Loathing Of Wilderness Does Not Come Naturally
It’s taught by politicians
The logic of President Bush’s appointment of Mike Leavitt to head the Environmental Protection Agency is this: Leavitt is governor of Utah; Utah despises federal interference; the EPA interferes; therefore Leavitt will disable the EPA.
It’s true that the Republican governor, a former Salt Lake insurance agent, advocated a “conference of the states” to rewrite the U.S. Constitution and that his states’ rights campaign was a reaction more than anything to increased federal protection of Utah wilderness – – perfectly exemplified by Bill Clinton’s creation of the Grand Staircase-Red Rock Canyons National Monument in the Escalante country by executive order during the campaign of 1996.
But I’m not sure the people of Utah, or the Republican West, were decisively behind Leavitt, or, if they were then, that they are now. Utah has more love of wilderness than you think, a sentiment going back to Brigham Young.
This was clear to me during a trip in the Escalante canyons last spring. The backpacker traffic in Coyote Gulch was significantly greater than I had ever seen. We met new people every 10 minutes, it seemed. And the important point is most of them were families or youth groups from Utah, especially from Salt Lake City. I know because I made a point of asking them. At Hamblin Arch a large group of college-age kids entertained themselves with a creative sport: they had tied a climbing rope across the sandy gulch and they were holding a tightrope walking competition.
While the trip did not qualify as wilderness experience, it was encouraging to see so many people enjoying the place. It’s popular. And I didn’t notice any derision of the project at the edge of town: construction of a new federal joint agency recreation headquarters.

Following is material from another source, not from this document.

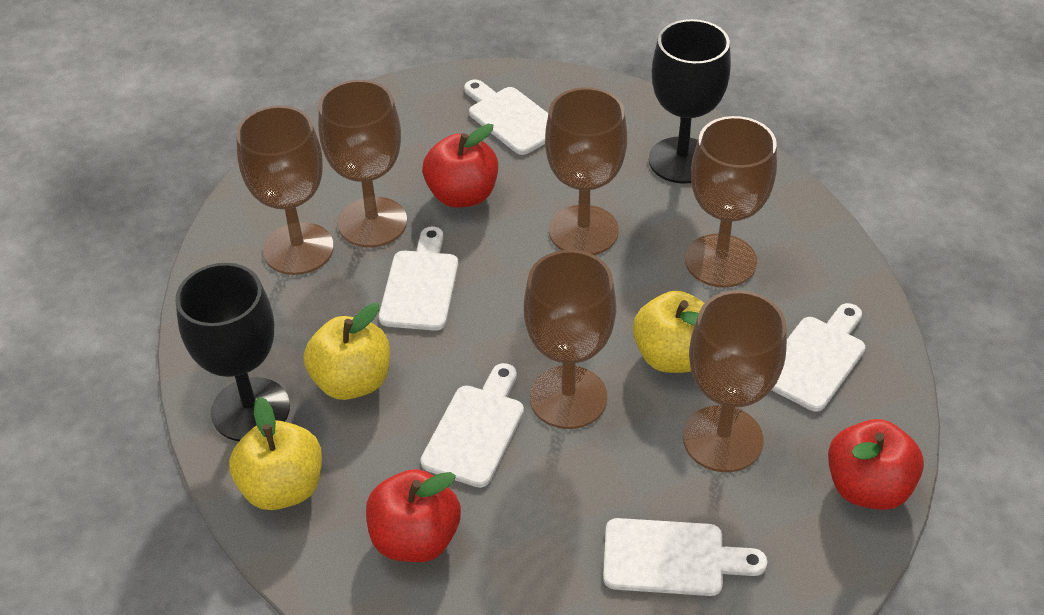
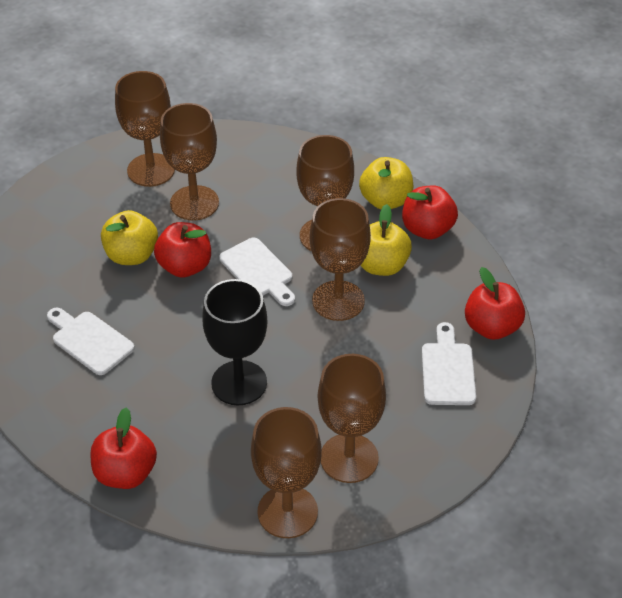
black goblet: [175,263,290,441] [649,19,731,184] = 2 -> [202,279,267,405] = 1
red apple: [366,469,461,562] [422,124,498,208] [828,419,924,510] = 3 -> [91,407,157,489] [154,222,211,278] [402,186,458,239] [465,267,525,340] = 4
white cutting board: [379,227,459,331] [421,363,524,488] [464,79,548,155] [603,518,767,596] [772,303,865,412] = 5 -> [47,308,134,375] [219,238,295,306] [422,322,476,405] = 3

It’s going to be an economic development of the sort that can’t be convincingly ridiculed, even by the underemployed locals who think sending a bulldozer up a roadless canyon is an act of political courage and gather at the Golden Loop to talk about guns and liberals.
But it occurs to me that what the Clinton administration got started at Escalante is a good example of what the Bush administration opposes, under the premise that we need to take care of existing parks as opposed to using the same money to create new ones (the Bush administration is doing neither).
On the same trip through the natural wonders of southern Utah we also met two uniformed National Park Service personnel, Ranger Bill and Ranger Barbara, who personified the argument against another gimmick in the Bush administration’s implicit intent to disable the national park system. This is the proposal to privatize most of the parks, turning their management over to for-profit contractors. This sometimes is called “outsourcing.”
For about two decades, Ranger Bill has been patroling the Escalante canyons, which are administered by the park service as part of the Glenn Canyon National Recreation Area. He works alone and must walk thousands of miles a year. We met him several years ago in a neighboring canyon, and Ranger Bill is famous for his one-man battle against salt cedars. Wherever he goes in the Escalante country, he cuts them down by hand, sometimes on his days off. His work is not part of the competitive outsourcing equation proposed by the Bush administration. You cannot get private enterprise to cut down salt cedars on its own time.
A few days later, we ran into Ranger Barbara in a remote area of Canyonlands National Park. She also works alone — as the protector of Horseshoe Canyon, which contains probably the oldest, and certainly most mysterious, rock art in the Southwest. Ranger Barbara with her husband live in a trailer on a mesa, and it seems to be a lonely life, except for the canyon where she has worked for two decades, resisting transfers or promotions.
Since there were no other visitors that morning, Ranger Barbara took us on a four-hour tour. She seemed to know every painted figure in the canyon in intimate detail, but she said she saw something new every day. She named dozens of plants, told stories about everything from a cougar kill to the strange visitor who confessed that he was a space alien. She saw a rock with initials newly carved on it — something that had not been there the day before — and buried it and made a note.
Back at the rim of the canyon we thanked Ranger Barbara and she nodded. She said she was doing her job. But of course the knowledge and spirit and dedication and love of the country was not in the job description. You can’t put a price on this sort of pride. You can’t acquire it through competitive outsourcing.
What you get instead is the sort of ranger we met in the parking lot at the base of the Elephant Hills trail in Canyonlands. We had spent three days in the back country and were sitting on the tailgate taking stock. The ranger arrived in a government pickup. He approached in the way that police officers approach suspects. He asked if we had been backpacking, and we said yes. He asked where, and we told him.
He smiled an official smile and pushed up his sunglasses and said, “Do you have a permit?” I pulled it out of the pack. He said that the regulations required that it be visible at all times. And so forth, until he reentered his truck and drove away to find another citizen to harrass.